Recopiez en entier le texte ci-dessous sur les photos industrielles de Jean-Pierre Sudre, sans rien y modifier.

***** Texte fourni

Pour sa quatrième et dernière carte blanche, notre invité – Fred Boucher, directeur artistique de Photaumnales et directeur de l’association Diaphane, porteuse du projet – revient sur l’importance de la commande photographique. À travers l’exemple du travail méconnu de Jean-Pierre Sudre, il interroge la valeur patrimoniale des images produites dans le cadre de commandes industrielles et rappelle combien la photographie d’auteur a un rôle essentiel à jouer dans la mémoire collective comme dans le monde de l’entreprise.

© Jean-Pierre Sudre

© Jean-Pierre Sudre

En 2016, à l’occasion de la préparation d’une exposition consacrée à Jean-Pierre Sudre pour le festival des Photaumnales, j’ai rencontré sa fille, Fanny, afin de sélectionner des images originales de ses cristallographies. Au détour d’une conversation, elle me présenta des albums de photographies industrielles réalisées par Jean-Pierre Sudre entre 1956 et 1967. L’idée de présenter ce travail dans le cadre de la biennale Usimages de la photographie industrielle s’imposa alors comme une évidence, et je décidai d’enquêter sur ce pan méconnu de l’activité commerciale du photographe. Avec l’aide de Sylvain Besson, du Musée Nicéphore Niépce, j’ai pu me plonger dans les archives industrielles de Jean-Pierre Sudre.

Grâce à la commande commerciale, et comme de nombreux photographes de sa génération, Jean-Pierre Sudre a constitué, dans une pratique curieuse de la photographie documentaire et référencée, un corpus d’images devenu aujourd’hui historique sur le monde du travail des années 1950 et 1960. Son souci de l’archivage de ses commandes prouve qu’au fond de lui-même, il avait pleinement conscience de la valeur patrimoniale et artistique des documents photographiques qu’il produisait.

**********
***** Données fournies

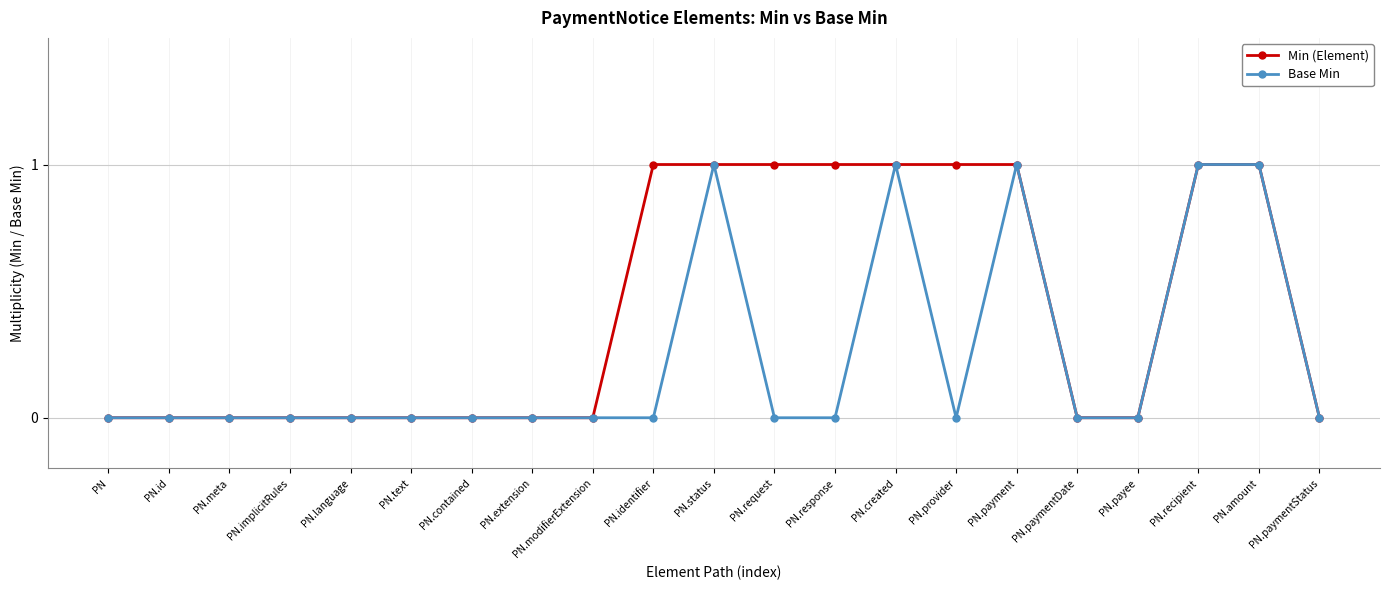

True or false: Base Min has more than 1 interior local peaks.

True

**********

Corrigé:
Pour sa quatrième et dernière carte blanche, notre invité – Fred Boucher, directeur artistique de Photaumnales et directeur de l’association Diaphane, porteuse du projet – revient sur l’importance de la commande photographique. À travers l’exemple du travail méconnu de Jean-Pierre Sudre, il interroge la valeur patrimoniale des images produites dans le cadre de commandes industrielles et rappelle combien la photographie d’auteur a un rôle essentiel à jouer dans la mémoire collective comme dans le monde de l’entreprise.

© Jean-Pierre Sudre

© Jean-Pierre Sudre

En 2016, à l’occasion de la préparation d’une exposition consacrée à Jean-Pierre Sudre pour le festival des Photaumnales, j’ai rencontré sa fille, Fanny, afin de sélectionner des images originales de ses cristallographies. Au détour d’une conversation, elle me présenta des albums de photographies industrielles réalisées par Jean-Pierre Sudre entre 1956 et 1967. L’idée de présenter ce travail dans le cadre de la biennale Usimages de la photographie industrielle s’imposa alors comme une évidence, et je décidai d’enquêter sur ce pan méconnu de l’activité commerciale du photographe. Avec l’aide de Sylvain Besson, du Musée Nicéphore Niépce, j’ai pu me plonger dans les archives industrielles de Jean-Pierre Sudre.

Grâce à la commande commerciale, et comme de nombreux photographes de sa génération, Jean-Pierre Sudre a constitué, dans une pratique curieuse de la photographie documentaire et référencée, un corpus d’images devenu aujourd’hui historique sur le monde du travail des années 1950 et 1960. Son souci de l’archivage de ses commandes prouve qu’au fond de lui-même, il avait pleinement conscience de la valeur patrimoniale et artistique des documents photographiques qu’il produisait.